• [WRITTEN TASK] Report every line in the records below that contains the word "Shows", copying each such line in full.

• [DATASET RECORDS]
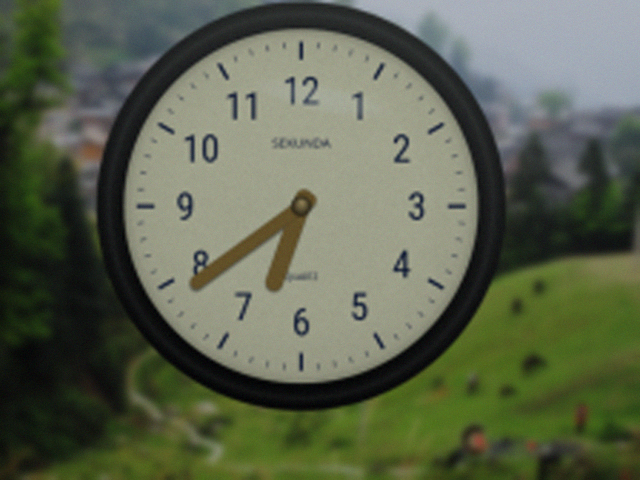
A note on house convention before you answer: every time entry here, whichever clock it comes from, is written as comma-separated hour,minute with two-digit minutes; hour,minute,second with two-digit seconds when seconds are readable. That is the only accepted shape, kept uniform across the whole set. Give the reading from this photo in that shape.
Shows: 6,39
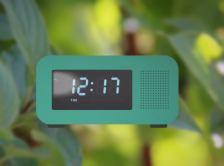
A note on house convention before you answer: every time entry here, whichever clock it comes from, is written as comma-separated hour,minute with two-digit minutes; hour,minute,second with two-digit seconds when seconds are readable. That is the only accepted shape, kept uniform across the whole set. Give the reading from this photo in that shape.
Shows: 12,17
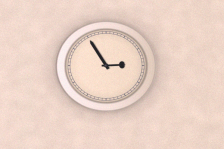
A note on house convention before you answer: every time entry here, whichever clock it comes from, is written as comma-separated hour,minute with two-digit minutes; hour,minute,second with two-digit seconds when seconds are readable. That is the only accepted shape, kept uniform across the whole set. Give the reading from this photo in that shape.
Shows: 2,55
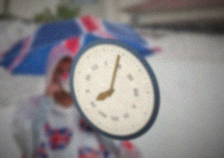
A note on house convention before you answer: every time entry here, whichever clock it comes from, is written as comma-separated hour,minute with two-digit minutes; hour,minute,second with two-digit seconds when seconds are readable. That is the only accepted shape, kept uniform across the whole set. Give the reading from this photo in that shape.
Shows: 9,09
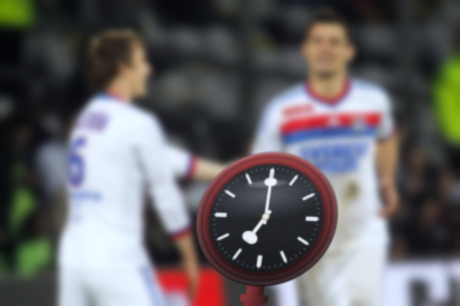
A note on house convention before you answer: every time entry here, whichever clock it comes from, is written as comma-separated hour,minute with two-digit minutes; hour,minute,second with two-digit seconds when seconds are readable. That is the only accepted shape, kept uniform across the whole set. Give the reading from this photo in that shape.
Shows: 7,00
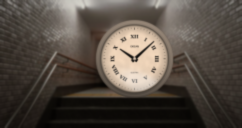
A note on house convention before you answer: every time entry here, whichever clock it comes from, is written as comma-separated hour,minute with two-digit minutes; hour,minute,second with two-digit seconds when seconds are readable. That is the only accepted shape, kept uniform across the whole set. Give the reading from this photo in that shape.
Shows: 10,08
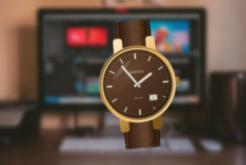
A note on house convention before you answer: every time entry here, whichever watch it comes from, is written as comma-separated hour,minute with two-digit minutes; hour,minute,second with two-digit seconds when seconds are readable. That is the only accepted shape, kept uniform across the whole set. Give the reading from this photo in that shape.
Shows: 1,54
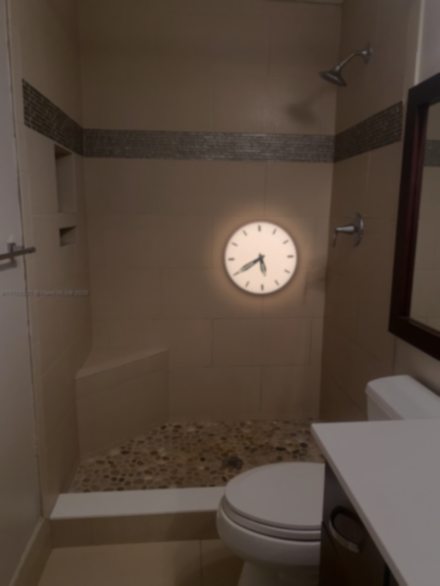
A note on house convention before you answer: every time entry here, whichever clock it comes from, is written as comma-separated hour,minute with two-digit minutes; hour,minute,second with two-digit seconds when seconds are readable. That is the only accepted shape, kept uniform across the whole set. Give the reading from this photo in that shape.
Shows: 5,40
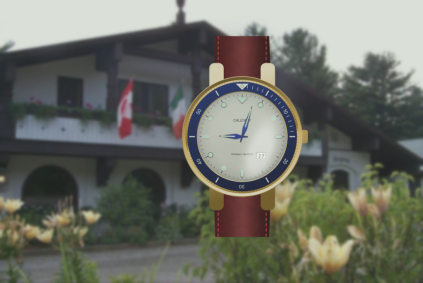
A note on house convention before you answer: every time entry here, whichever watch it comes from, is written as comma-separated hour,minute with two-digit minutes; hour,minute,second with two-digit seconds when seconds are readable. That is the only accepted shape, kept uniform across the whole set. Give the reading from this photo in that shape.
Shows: 9,03
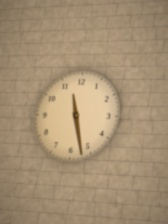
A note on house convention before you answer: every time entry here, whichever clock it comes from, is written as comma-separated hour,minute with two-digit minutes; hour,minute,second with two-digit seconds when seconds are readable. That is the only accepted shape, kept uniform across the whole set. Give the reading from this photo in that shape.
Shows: 11,27
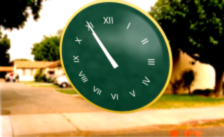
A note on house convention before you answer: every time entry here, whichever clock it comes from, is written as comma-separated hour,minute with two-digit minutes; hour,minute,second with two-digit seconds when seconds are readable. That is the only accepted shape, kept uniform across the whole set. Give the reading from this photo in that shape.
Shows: 10,55
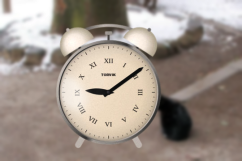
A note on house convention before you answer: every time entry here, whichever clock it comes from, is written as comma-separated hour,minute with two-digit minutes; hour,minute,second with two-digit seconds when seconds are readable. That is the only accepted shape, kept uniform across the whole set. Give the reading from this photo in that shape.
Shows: 9,09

• [REPLY]
Shows: 6,39
Shows: 12,17
Shows: 2,55
Shows: 9,09
Shows: 7,00
Shows: 10,08
Shows: 1,54
Shows: 5,40
Shows: 9,03
Shows: 11,27
Shows: 10,55
Shows: 9,09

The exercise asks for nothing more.